Yeah, that is one way to make it work, but it puts all the VLAN and DHCP management onto the VeloCloud 520, creating undesired overhead and a definite departure from our current MX setup.  We'd have to really rely on switches to isolate all the traffic for the different VLANs (especially since we don't let any of our Wi-Fi networks interact with wired production VLANs).  I was hoping to just have this be a routing issue that could be resolved, allowing us to have basically everything but the circuits be managed by the Meraki device(s).

 

Thanks,

 

Jeremy 

Elementalism
Conversationalist

I am curious OP, did you ever find a solution? We are about to deploy Velocloud via AT&T and realized there arent many real security features built in.  So I am kind of scrambling to figure out how to implement something that can do traditional firewall duties such as L3-4 and UTM functionality.  I was thinking maybe we could put an MX behind the Velocloud and let filter traffic between subnets. 

 

The pass-through option presented in this thread might work.
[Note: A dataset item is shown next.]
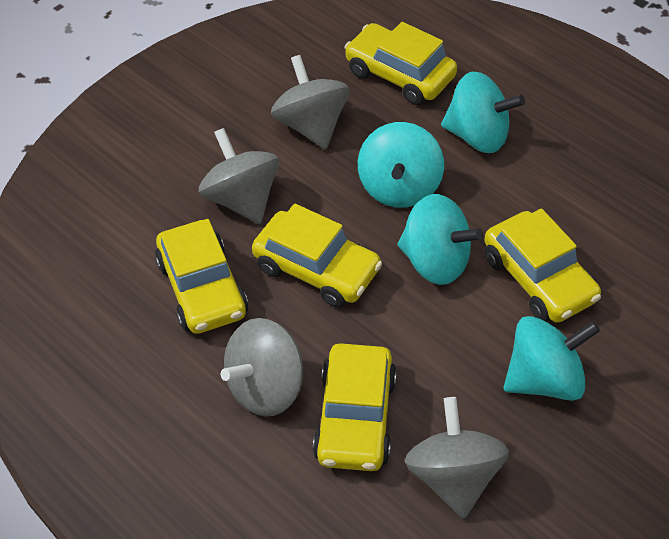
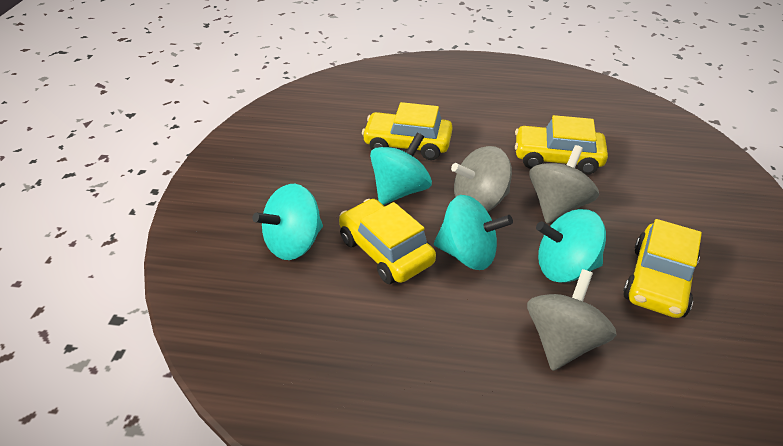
grey spinning top: [199,128,279,224] [221,318,303,417] [271,55,350,149] [405,397,509,519] = 4 -> [451,146,512,212] [527,269,617,371] [529,145,599,224] = 3
yellow car: [155,219,248,334] [252,204,382,308] [313,343,397,471] [344,22,457,105] [484,208,601,323] = 5 -> [339,199,436,284] [362,102,453,160] [515,115,608,175] [623,219,702,318] = 4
Anybody tried it?

PhilipDAth
Kind of a big deal
Kind of a big deal

I have used pass through mode on a general WAN and it worked great.

DunJer622
Building a reputation

I tested it, and it worked, but it would be an administrative nightmare, as I have several VLANs and moving the management to the VCE would really suck (even with Orchestrator).  Creating a VPN with the MX has generally worked fine and then you have full control of the endpoint networks through the Meraki.  My understanding is that a beta version of the MX firmware addresses the "No NAT" issue, but I haven't seen it, yet.  I'll be doing more testing in Q2 2019.

fuzzy_poodle
Comes here often

Hi there ... i am facing similar issue as I need to build a mix of sites with Meraki Auto VPN and some sites on Non-Meraki SD-WAN ... how did you solve the interworking ? Back to back MX to SD-WAN appliance ?   TIA

DunJer622
Building a reputation

Yes.  I have all my Meraki endpoints (MX65) creating a VPN back to an MX64 hub at my DC.  Not ideal, as it masks the traffic across the VeloCloud network, but it is working.